# Fishtank TV



## TwoStrokeKing (Mar 24, 2011)

Im also a member. Check this site out guys! its so sick!


----------



## Chavaliay (Apr 25, 2011)

^ what he said


----------



## littlebittyfish (Feb 13, 2011)

I bookmarked the page. It looks really cool...I will be checking that site out a little later today.roud:


----------



## AquaStudent (Jan 4, 2011)

bump for a great site


----------



## VegasSurfer (Apr 17, 2011)

I have been a member for a while now and I have literally learned everything I know about aquarium keeping from fishtanktv. Please check it out if you want to share your knowledge or gain knowledge.


----------



## Patriot (Dec 22, 2010)

I agree with everything said....more people should check this site out.


----------



## frrok (May 22, 2011)

Fishtank tv is sick! Dirt all the way!


----------



## Patriot (Dec 22, 2010)

frrok said:


> Fishtank tv is sick! Dirt all the way!


I never thought dirt would work well or that a aquarium is a place for it. This site sure opened my eyes along with Dustin's videos


----------



## Gatekeeper (Feb 20, 2007)

Dirt and mineralized topsoil tanks have been used for years. Nothing revolutionary about it. Tons of info on many sites.


----------



## AquaStudent (Jan 4, 2011)

FTTV is a great community for all levels of hobbyiests. We have people involved in Freshwater, saltwater, reefs, brackish, planted...you name it

Beginners should check out the guides and tutorial videos and stop in and ask questions in the chat.


----------



## JasonG75 (Mar 1, 2011)

LOVE it...well not so much the website but Dustins's Youtube videos.

WHATUP fishtank people


----------



## audioaficionado (Apr 19, 2011)

Interesting, but I still like TPT better.


----------



## JasonG75 (Mar 1, 2011)

audioaficionado said:


> Interesting, but I still like TPT better.


 
Agreed....a *whole LOT* of little Kids over there.


----------



## AquaStudent (Jan 4, 2011)

Check it out in the evenings...that's when the adults are on


----------



## happi (Dec 18, 2009)

i stop watching his video when i saw him comparing his dirt with aquasoil


----------



## AquaStudent (Jan 4, 2011)

He does have a very good recipe of dirt and dirting an aquarium is significantly less expensive than purchasing aquasoil or another "elite" substrate for plants.


----------



## Gatekeeper (Feb 20, 2007)

AquaStudent said:


> He does have a very good recipe of dirt and dirting an aquarium is significantly less expensive than purchasing aquasoil or another "elite" substrate for plants.

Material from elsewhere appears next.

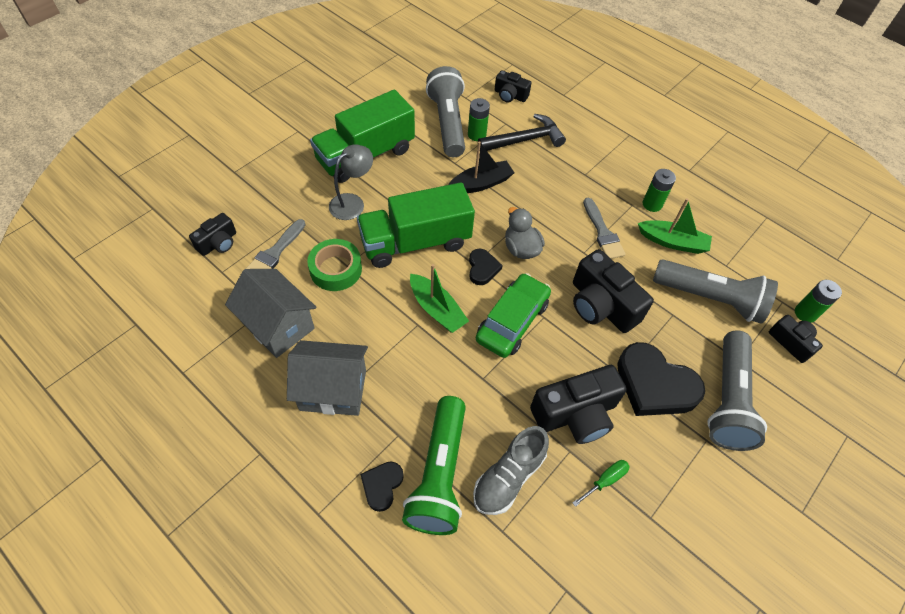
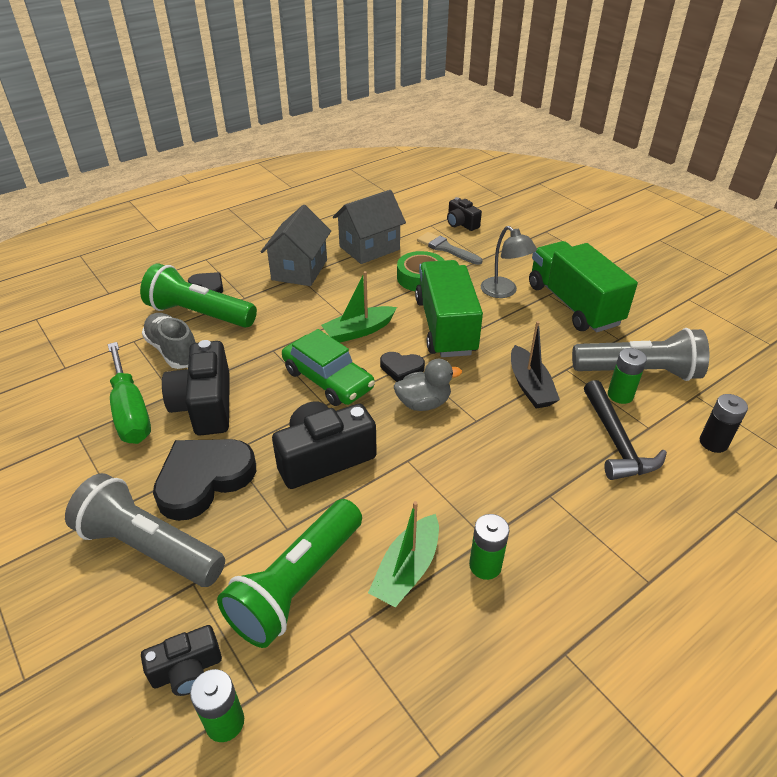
camera: 105 degrees right, 15 degrees down
black camera [494,70,531,102] -> black battery [700,394,748,453]
green screwdriver [572,460,630,507] -> green screwdriver [108,342,151,444], size x2.15
grey brush [583,198,626,259] -> none
grey flashlight [653,259,778,324] -> green flashlight [217,499,362,648]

Once again, nothing revolutionary here. Its been done for years and explained by many.

He does have some great resource information, and provides a lot of his experiences and incite on setups, planning a tank, setting up a tank, etc. To a beginner, I can see great value in his videos.

However, there is a lot of fluff too. It seems like all his videos are a sales pitch to buy his plants (expensive too!), bumper stickers and tee shirts. He has a foul mouth and his in depth information is crude. He can't even pronounce half of the plants he is growing and it doesn't seem that he can provide any foundation to how/why and what plants need to grow other than "dirt". 

He can grow plants with dirt. Anyone can do this. People should take out what they need to from these videos and develop there own experiences and knowledge. Most of this hobby is driven by experience. No tank is the same. Leave the remaining at face value, entertainment.


----------



## AquaStudent (Jan 4, 2011)

Dirt is cheap and works very well. No, it's been done before, but he is making a name for himself using his own recipe (I don't know how different his recipe would be to Walstad's dirt...He adds extra things like iron from iron based clay or other substances). Either way, it works.

I agree with you GateKeeper. Lots of his videos are promotion to buy his plants but that's what he wants to do. He is trying to be able to quit his day job and grow aquarium plants and breed fish for a living instead of just a hobby.

I'm not sure about the pronunciations because I can't pronounce the scientific names of many of the plants. Some I don't even want to try so I'm not going to hold anything against him on that.

His videos provide a basis for hobbyiests and provide a resource. I found his videos on DIY C02 and fertilizers very helpful when I was first starting out. I expanded on this basis with my own experience and am now keeping a med/high tech nano setup and I'm only nine months on my journey into the hobby.

Dustin's videos provide a good introduction for new hobbyiests. The FishtankTV community is a great resource for greenhorn and veteran hobbyiests alike and can help each other dive deeper into their hobby.


----------